Lin made what really was the best Chicken Pad Thai in the province. It truly was superb. She may not have been the most beautiful girl in the village but the other women had already glumly concluded that her Pad Thai gave her first choice of all the eligible men in this village and the ones in the surrounding areas.

Her secret was her butcher's knife. The girls from the village had once gone to the provincial capital, taking what little money their families could spare with them. Most of the girls had bought a new dress or jewelry but Lin had bought a superb Swedish carbon steel butcher's knife and sharpening stone. Her mother had beamed with pride at her daughter's foresight for now she could slice chicken so thinly the strips were transparent. Flash-fried in seasoned oil, they melted in the mouth, blending with the rest of the Pad Thai to make a dish fit for the Gods.

Now Lin had her knife in hand as she stood behind the older of the two strangers.

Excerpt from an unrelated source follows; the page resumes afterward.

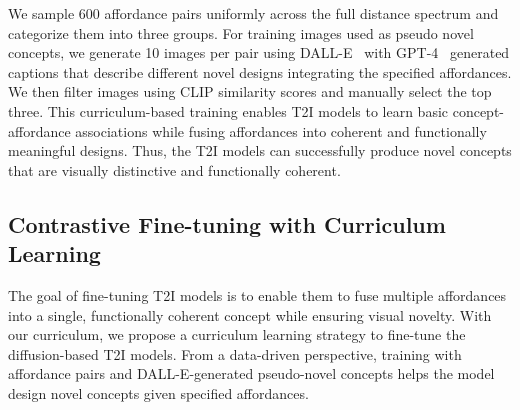 We sample 600 affordance pairs uniformly across the full distance spectrum and categorize them into three groups. For training images used as pseudo novel concepts, we generate 10 images per pair using DALL-E~\cite{ramesh2021zeroshottexttoimagegeneration} with GPT-4~\citep{openai2024gpt4ocard} generated captions that describe different novel designs integrating the specified affordances. We then filter images using CLIP similarity scores and manually select the top three. This curriculum-based training enables T2I models to learn basic concept-affordance associations while fusing affordances into coherent and functionally meaningful designs. Thus, the T2I models can successfully produce novel concepts that are visually distinctive and functionally coherent. 


\subsection{Contrastive Fine-tuning with Curriculum Learning}
\label{sec:ft}
The goal of fine-tuning T2I models is to enable them to fuse multiple affordances into a single, functionally coherent concept while ensuring visual novelty. With our curriculum, we propose a curriculum learning strategy to fine-tune the diffusion-based T2I models. From a data-driven perspective, training with affordance pairs and DALL-E-generated pseudo-novel concepts helps the model design novel concepts given specified affordances.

When Phong Nguyen chopped his hand down, she grabbed the stranger's hair, pulled his head back and sliced the knife across his throat. The blade was so sharp that it slid through the flesh with hardly an effort. Lin carefully avoided the spine, she didn't want to knick the finely-honed edge of her precious knife on a bone. As the stranger's blood sprayed out, Phong Nguyen drew his Tokarev TT-33 pistol and shot the other cadre through the head. As he did so, he decided he would have to tell Vo Nguyen Giap that these tactics worked as well when you were defending things as they did when you were subverting them. That was an important lesson that should not be lost.

Then something happened which astonished him. The shock of seeing the killings they demanded, the villagers should have been stunned, filled with guilt and shame. Then, those feelings could be turned against those who the dead had represented. “See, it was their fault you were forced to do this.”

But, here, now the people were proud of what had happened. They looked at the bodies with satisfaction. Looking at them, Phong Nguyen had an epiphany. In his years with the Viet Minh, he'd been attacking things; tonight he had been defending them. That was the difference, before the villagers had been attacking and destroying, tonight they had been defending and protecting. Guilt and shame went with destruction, pride and satisfaction with protection. The implications of that needed much thought. But first he had a message to send.